## Document excerpt:
──────────
An interesting direction of research is about the influence of acute stress upon chronic stress. Apart from each other, research shows different, sometimes even opposite, effects from both. A vaccination may provoke a more positive immune response when given in acute stress and less during chronic stress. So, does acute stress within chronic stress go one way or another? It probably superposes upon the negative effect of chronic stress.

The last several years have seen a growing number of people in burnout. This is another indicator of excess stress that rages until people are effectively burned out. It is a question of motivation. When people’s wanting-to bashes sky-high against a not-being-able-to, motivation burns in emptiness until it burns no more. Stressional Intelligence may be the best way to prevent a further upsurge of burnout.
──────────
## Data section:
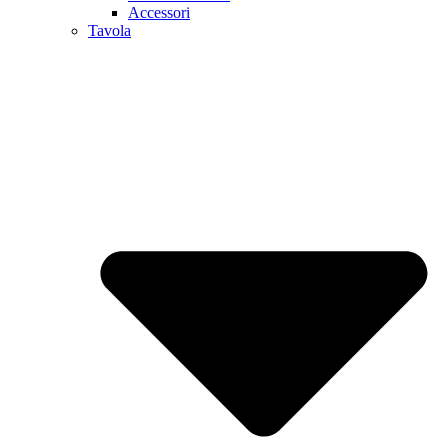
Accessori
Tavola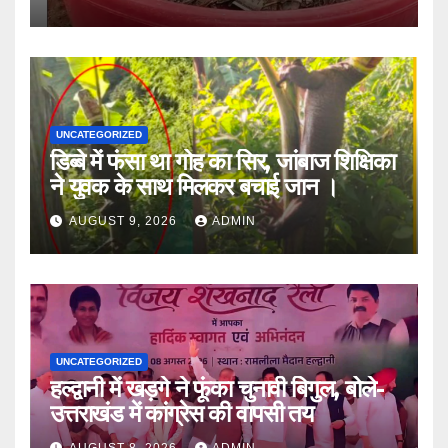
UNCATEGORIZED
डिब्बे में फंसा था गोह का सिर, जांबाज शिक्षिका
ने युवक के साथ मिलकर बचाई जान ।
AUGUST 9, 2026
ADMIN
UNCATEGORIZED
हल्द्वानी में खड़गे ने फूंका चुनावी बिगुल, बोले-
उत्तराखंड में कांग्रेस की वापसी तय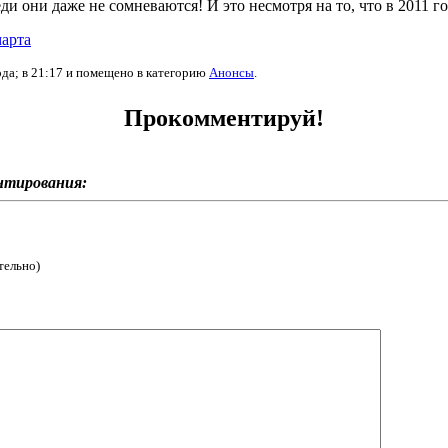
еди они даже не сомневаются! И это несмотря на то, что в 2011 
марта
ода; в 21:17 и помещено в категорию
Анонсы
.
Прокомментируй!
нтирования:
тельно)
──────────
## Apply what you read:
1: According to the passage on stress, under what condition may a vaccination provoke a more positive immune response?
2: Translate this sentence from the passage on stress into Spanish: "The last several years have seen a growing number of people in burnout."
3: Repeat the passage on stress word for word, starting with "An interesting direction" and going on through "of chronic stress.".
The lines come from a different source than the passage on stress.

## Responses for each task:
1: When it is given in acute stress.

2: En los últimos años ha crecido el número de personas que sufren burnout.

3:
An interesting direction of research is about the influence of acute stress upon chronic stress. Apart from each other, research shows different, sometimes even opposite, effects from both. A vaccination may provoke a more positive immune response when given in acute stress and less during chronic stress. So, does acute stress within chronic stress go one way or another? It probably superposes upon the negative effect of chronic stress.